La pénurie de main-d’œuvre n’a pas disparu. «Les professionnels du service et des cuisines sont particulièrement difficiles à trouver», note Iris Wettstein, porte-parole de Gastrosuisse. Elle ne touche cependant pas tout le monde de la même manière. «Peu de Suisses se présentent», raconte Anthony Castrilli. «En revanche, je reçois des offres d’Italie et de France, et certains candidats sont très motivés.» Les prêts covid continuent à peser sur les comptes. Un petit quart des entreprises de l’hôtellerie-restauration a terminé de les rembourser, contre 40% toutes branches confondues. «Cela indique que le secteur a plus de difficultés à le faire que d’autres», juge Iris Wettstein.

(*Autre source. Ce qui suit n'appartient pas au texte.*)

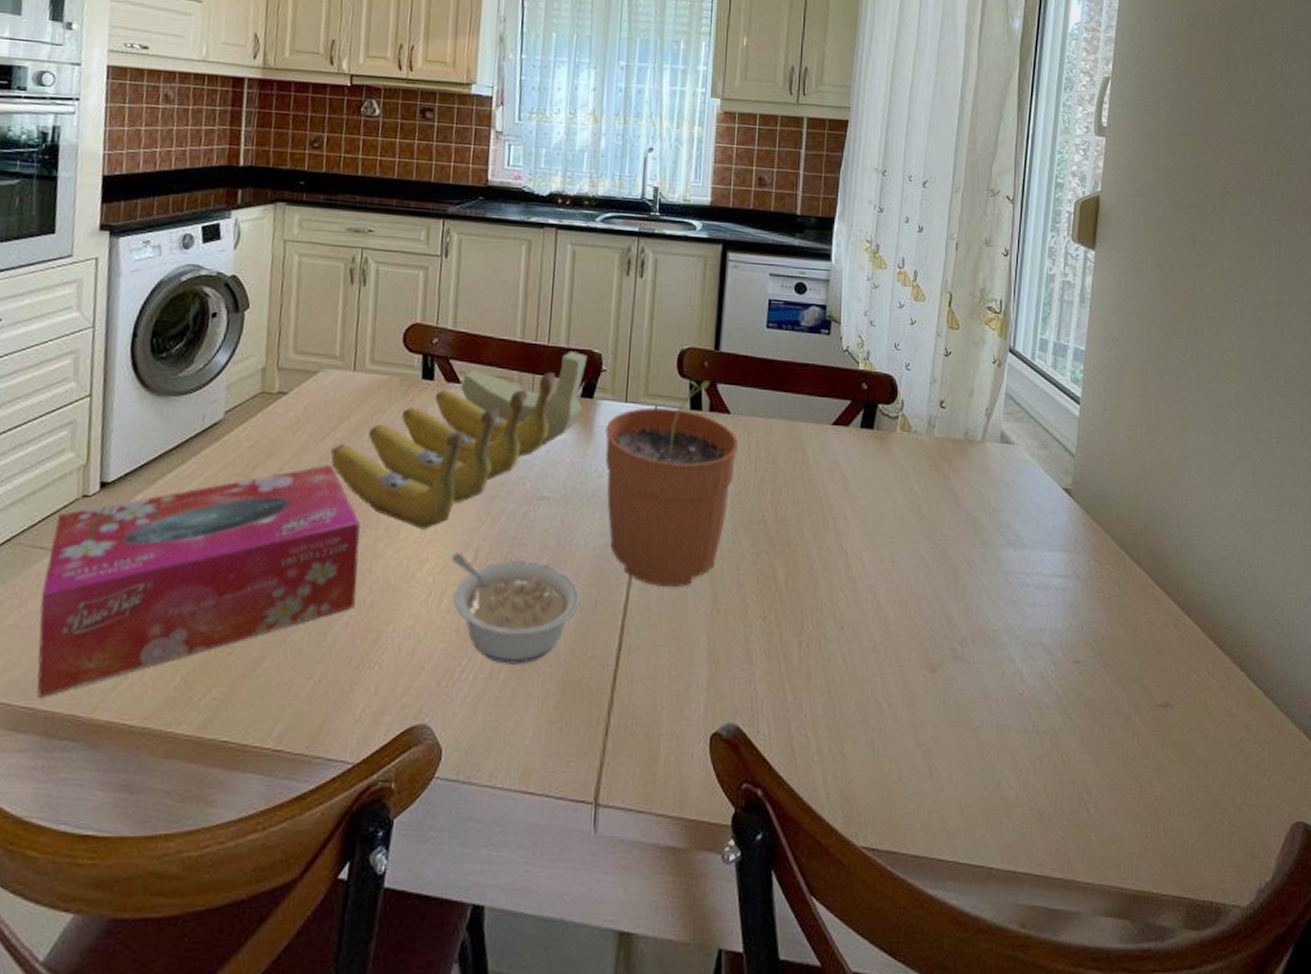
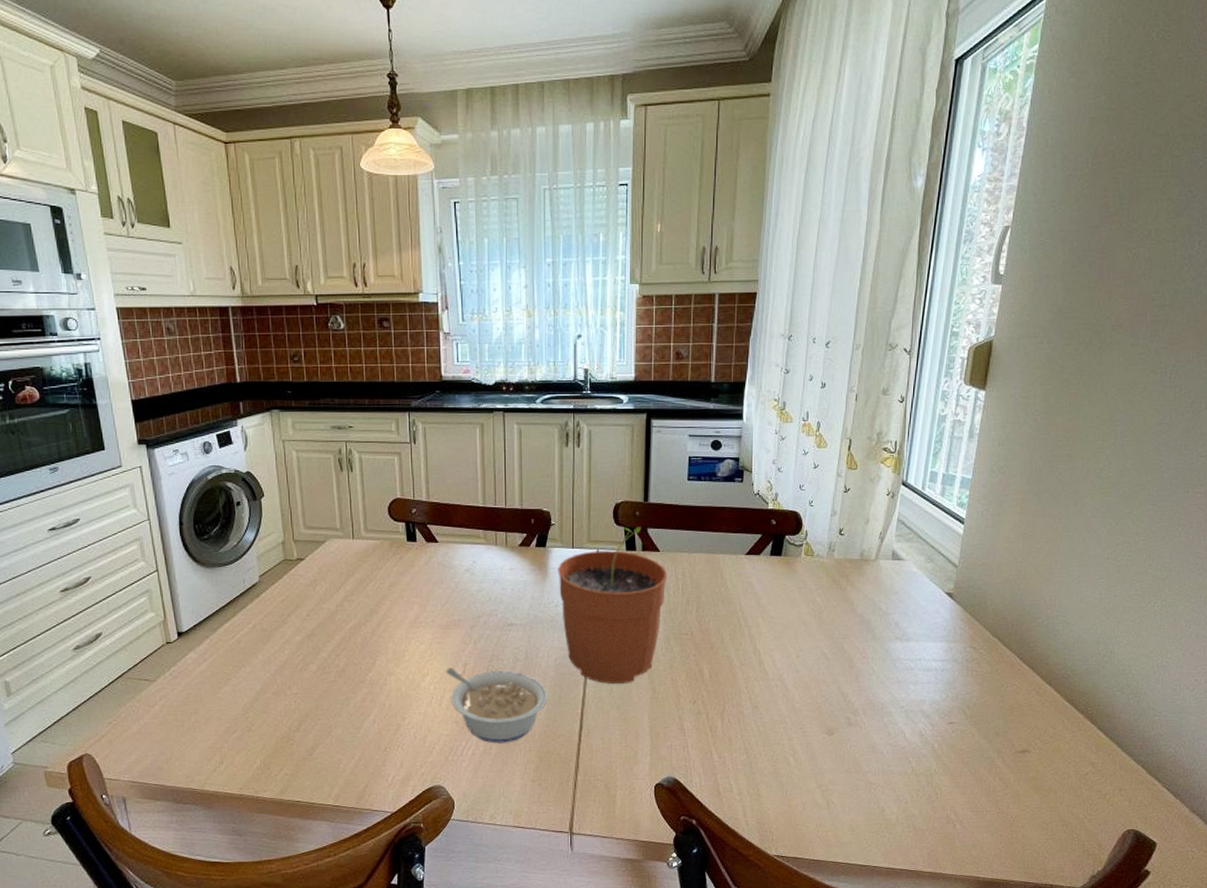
tissue box: present [36,465,360,698] -> none [151,610,378,778]
banana: present [331,350,588,530] -> none [344,510,539,653]

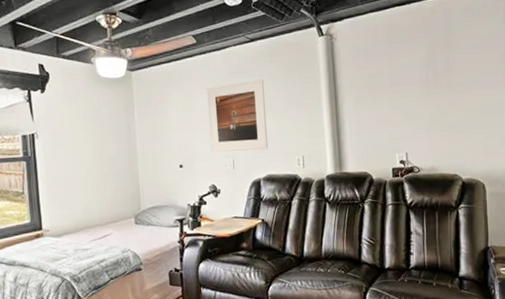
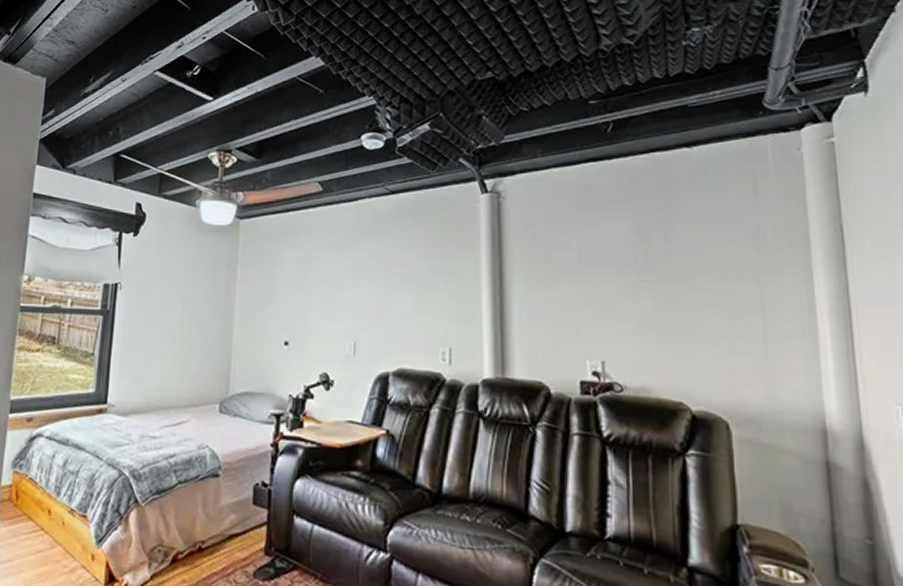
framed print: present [207,79,269,152] -> none [327,242,404,335]

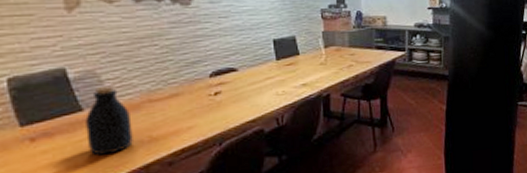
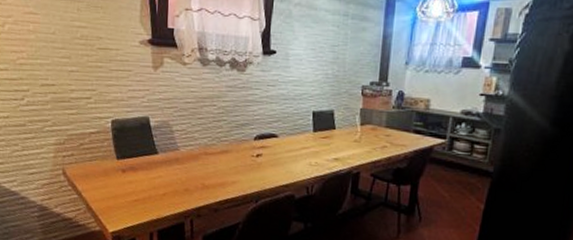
bottle: present [85,85,133,155] -> none [158,135,191,193]

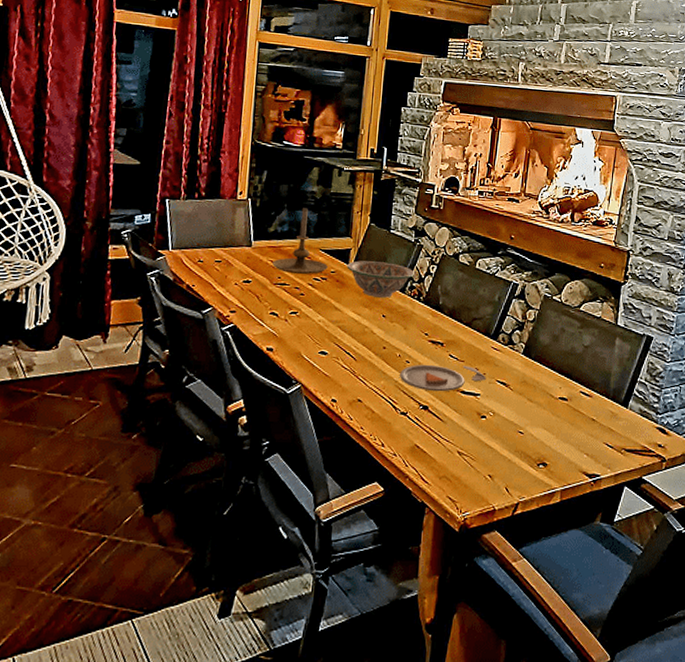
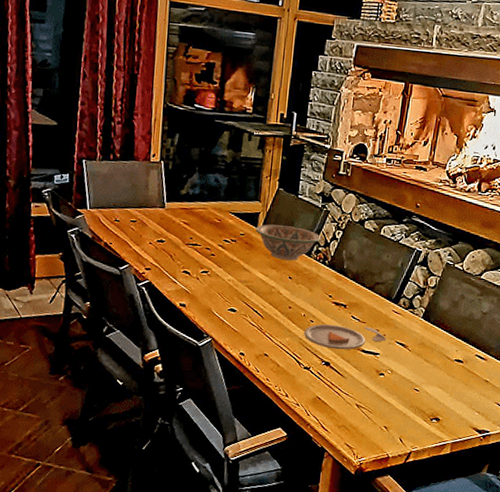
candle holder: present [272,208,328,274] -> none [185,171,237,236]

Le remboursement des indemnisations vacances et des jours fériés liés aux réductions de l’horaire de travail (chômage partiel) a aussi causé des soucis. «J’ai renoncé à le demander, découragé par toutes les tracasseries administratives», confie Anthony Castrilli. «C’est un manque à gagner qui équivaut à plusieurs mois de salaire d’un employé.»

Facture énergétique

La hausse des prix de l’énergie représente un casse-tête. Les établissements passés au marché libre et devant renouveler leur contrat affrontent des hausses de prix considérables. Quelque deux mille d’entre eux (7% du total) ont dû le faire depuis début 2022 ou devront le faire cette année. Cela a été le cas de l’un des établissements d’Anthony Castrilli. Le tarif a triplé. «Or, à l’époque, on nous avait signalé que les tarifs pourraient subir des variations, mais en aucun cas de cette ampleur!», s’exclame-t-il. «Je fais maintenant très attention à ma consommation: si une recette exige une cuisson lente au four, j’hésite à la proposer.» Les marges du secteur étant faibles, les hausses de charges sont particulièrement douloureuses. Un bon tiers des entreprises estime qu’il accusera des pertes du fait de la hausse des prix de l’énergie, indique Gastrosuisse.

Inflation

Le prix des ingrédients a également beaucoup augmenté – l’alimentation a connu une inflation de 5,6% de janvier 2022 à janvier 2023, selon l’indice suisse des prix à la consommation. Certains produits très employés sont particulièrement touchés, comme les pâtes, l’huile, le sucre et les produits laitiers, dont la hausse se situe aux alentours de 10%. Les prix de la restauration, en revanche, ont augmenté moins vite que l’inflation (2,9% contre 3,3% sur la même période). Cela exerce une pression sur les marges. «Cela nous oblige parfois à changer de fournisseur ou à adapter des recettes», explique Anthony Castrilli.

«Pour le reste, tout ce que nous demandons, c’est qu’on nous laisse travailler, sans venir sans cesse nous mettre des bâtons dans les roues avec de nouvelles obligations et de nouveaux règlements.»